→ EXCERPTED PASSAGE
►

Video Game Historiography and the Archives of New Media: A Research Report
by Michael Z. Newman
In which: Atari, Ms. Pac-Man, TV Fun, early cinema, my seven year-old son, George Plimpton, Urban Outfitters, Lynn Spigel, International Center for the History of Electronic Games, Computer Lib/Dream Machine, Blip, Pilgrim in the Microworld, the Internet Archive, J.C. Penney, home economics, Harvard, the Business Periodicals Index, an orange Odyssey 100, Benjaminian aura, Vectrex, YouTube, nostalgia, Parks & Recreation (the magazine), Thinking Man’s Football, Rochester, NY, Milton-Bradley, Milwaukee Public Library, Tom Gunning, Scott Baio, and me playing tennis against myself, not in that order.
I began my current research project, a book about early video game history, with a handful of motives and enough ignorance to fill several arcades. I wanted to study something that had not been studied very much before. After two projects that were fairly contemporary, I wanted to do historical research on a period far enough in the past that no new developments could change the landscape very radically. I wanted a project that would allow me to read lots of old magazines, which I thought would be fun (it is, though ILL scans make it hard to appreciate ads and context, and fiche and film reproduce vivid color pages in blotchy black and white). I wanted to make up for my childhood deprivation of home console games like Atari. Perhaps most importantly, I wanted to continue to do research in an area I began to become interested in with my work on Legitimating Television at the intersection of television, technology, new media, and gender.
One of my first insights came from the discovery — it was new to me — that in the 1970s, video games were often called TV games or tele-games. One console from the mid-70s was called a “TV Fun.”
I looked to see if television historians have said much about the development of game devices that used the TV set as a display (and as a source of sound). With the exception of one book chapter, I have not found anything published on this topic by a television scholar. Yet the emergence of games in the home beginning in 1972 was seen at the time as a development that would have a significant effect on television and its viewers. Popular press accounts of TV games often made reference to the impact of games on the value of the television set (e.g., now you can do more than just watch) and the potential of the new technology to ameliorate TV’s putative deficits. No longer a distraction for passive viewers, the TV set connected to a TV game console would be made active and purposeful. The gender implications of this discourse are consistent with the discussion of newer technologies of agency that Elana and I discuss in chapter 7 of our book, including remote control devices, VCRs, DVDs, DVRs, and web and mobile video services. TV games would masculinize a technology associated from its emergence as a mass medium with domesticity and femininity. Studying video game history would offer an opportunity to learn about the gendering of video games from their beginnings in the home, the better to understand the development of video game culture. Cinema and television studies have established the early years of each medium as an important area of concern for scholars. Without the contributions of scholars such as Tom Gunning in film studies and Lynn Spigel in TV studies, these fields would look a fair bit different, and much less robust. I don’t think video games have a similar body of work yet.

◄

→ INFORMATION PROVIDED
►

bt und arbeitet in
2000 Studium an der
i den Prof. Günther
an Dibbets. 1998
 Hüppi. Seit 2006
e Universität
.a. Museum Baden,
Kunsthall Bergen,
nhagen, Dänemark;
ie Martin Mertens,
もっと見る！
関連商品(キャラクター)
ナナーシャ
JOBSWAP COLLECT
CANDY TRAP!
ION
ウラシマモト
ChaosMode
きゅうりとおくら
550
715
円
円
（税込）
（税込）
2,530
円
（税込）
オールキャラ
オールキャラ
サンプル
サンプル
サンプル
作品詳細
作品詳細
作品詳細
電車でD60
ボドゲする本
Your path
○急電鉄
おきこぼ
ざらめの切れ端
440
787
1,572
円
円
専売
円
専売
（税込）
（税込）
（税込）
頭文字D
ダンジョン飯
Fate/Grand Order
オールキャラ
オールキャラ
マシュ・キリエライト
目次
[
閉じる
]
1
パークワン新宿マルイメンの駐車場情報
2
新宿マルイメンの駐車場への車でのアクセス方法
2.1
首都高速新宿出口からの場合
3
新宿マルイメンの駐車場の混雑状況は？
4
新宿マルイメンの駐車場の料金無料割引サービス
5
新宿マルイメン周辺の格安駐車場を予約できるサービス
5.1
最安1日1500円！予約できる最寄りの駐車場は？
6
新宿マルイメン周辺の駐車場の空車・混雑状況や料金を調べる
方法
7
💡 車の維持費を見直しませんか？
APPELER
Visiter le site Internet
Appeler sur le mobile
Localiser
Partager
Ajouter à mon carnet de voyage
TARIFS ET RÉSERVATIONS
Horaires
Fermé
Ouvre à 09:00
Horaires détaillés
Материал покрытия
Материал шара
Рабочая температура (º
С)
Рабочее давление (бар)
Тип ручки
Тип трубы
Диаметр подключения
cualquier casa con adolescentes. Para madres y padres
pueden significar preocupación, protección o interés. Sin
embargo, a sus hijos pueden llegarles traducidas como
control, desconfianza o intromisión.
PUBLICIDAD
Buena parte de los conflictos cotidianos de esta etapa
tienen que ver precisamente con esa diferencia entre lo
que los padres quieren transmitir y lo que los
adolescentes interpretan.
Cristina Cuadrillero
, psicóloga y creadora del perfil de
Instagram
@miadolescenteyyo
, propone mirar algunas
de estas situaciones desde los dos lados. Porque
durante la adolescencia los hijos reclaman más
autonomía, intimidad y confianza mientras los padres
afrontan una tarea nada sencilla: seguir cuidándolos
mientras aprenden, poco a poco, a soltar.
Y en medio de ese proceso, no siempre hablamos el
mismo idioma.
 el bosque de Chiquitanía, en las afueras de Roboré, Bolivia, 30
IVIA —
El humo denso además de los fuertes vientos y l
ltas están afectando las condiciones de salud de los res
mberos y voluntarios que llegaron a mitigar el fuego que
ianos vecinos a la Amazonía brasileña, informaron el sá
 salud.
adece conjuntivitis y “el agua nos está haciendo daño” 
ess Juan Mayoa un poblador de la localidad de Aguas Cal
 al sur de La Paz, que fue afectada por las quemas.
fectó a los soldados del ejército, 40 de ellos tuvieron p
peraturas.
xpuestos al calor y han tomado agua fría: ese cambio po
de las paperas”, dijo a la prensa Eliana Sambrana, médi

◄

→ TASK INSTRUCTIONS
1. In the video game history report, why did the author want to research a period well in the past? Answer in one to three sentences.
2. Retype the passage from the video game history report starting with "Video Game Historiography" and going on through "in that order.".
3. Continue the video game history report from the point where it stops.
The records have no connection to the video game history report.

→ ANSWERS
1. After two fairly contemporary projects, the author wanted a period far enough back that no new developments could change the landscape very radically.

2.
Video Game Historiography and the Archives of New Media: A Research Report
by Michael Z. Newman
In which: Atari, Ms. Pac-Man, TV Fun, early cinema, my seven year-old son, George Plimpton, Urban Outfitters, Lynn Spigel, International Center for the History of Electronic Games, Computer Lib/Dream Machine, Blip, Pilgrim in the Microworld, the Internet Archive, J.C. Penney, home economics, Harvard, the Business Periodicals Index, an orange Odyssey 100, Benjaminian aura, Vectrex, YouTube, nostalgia, Parks & Recreation (the magazine), Thinking Man’s Football, Rochester, NY, Milton-Bradley, Milwaukee Public Library, Tom Gunning, Scott Baio, and me playing tennis against myself, not in that order.

3.
(Before the Crash, a not-yet-published essay collection edited by Mark J.P. Wolf might be the beginning of what I’m talking about. The first entry in the MIT Platform Studies series, Racing the Beam, about the Atari VCS, is another example of recent scholarship on the period I’m considering.)
I initiated this historical research by searching for secondary sources. Academic game studies is a burgeoning multidisciplinary field, but rather little of it is historical. What has been written about the history of electronic games, which is no small literature, is seldom scholarly. Journalists and enthusiasts have written about the history of games as technology and industry. Even the best of the non-academic history suffers in some respects from having been based on journalistic rather than scholarly methods — using interviews where documents would be more reliable, making storytelling more central than analysis. There is undoubtedly an excess of nostalgia and great-man-ism in this work, but there is also a wealth of facts and lore, and we can learn a lot from it.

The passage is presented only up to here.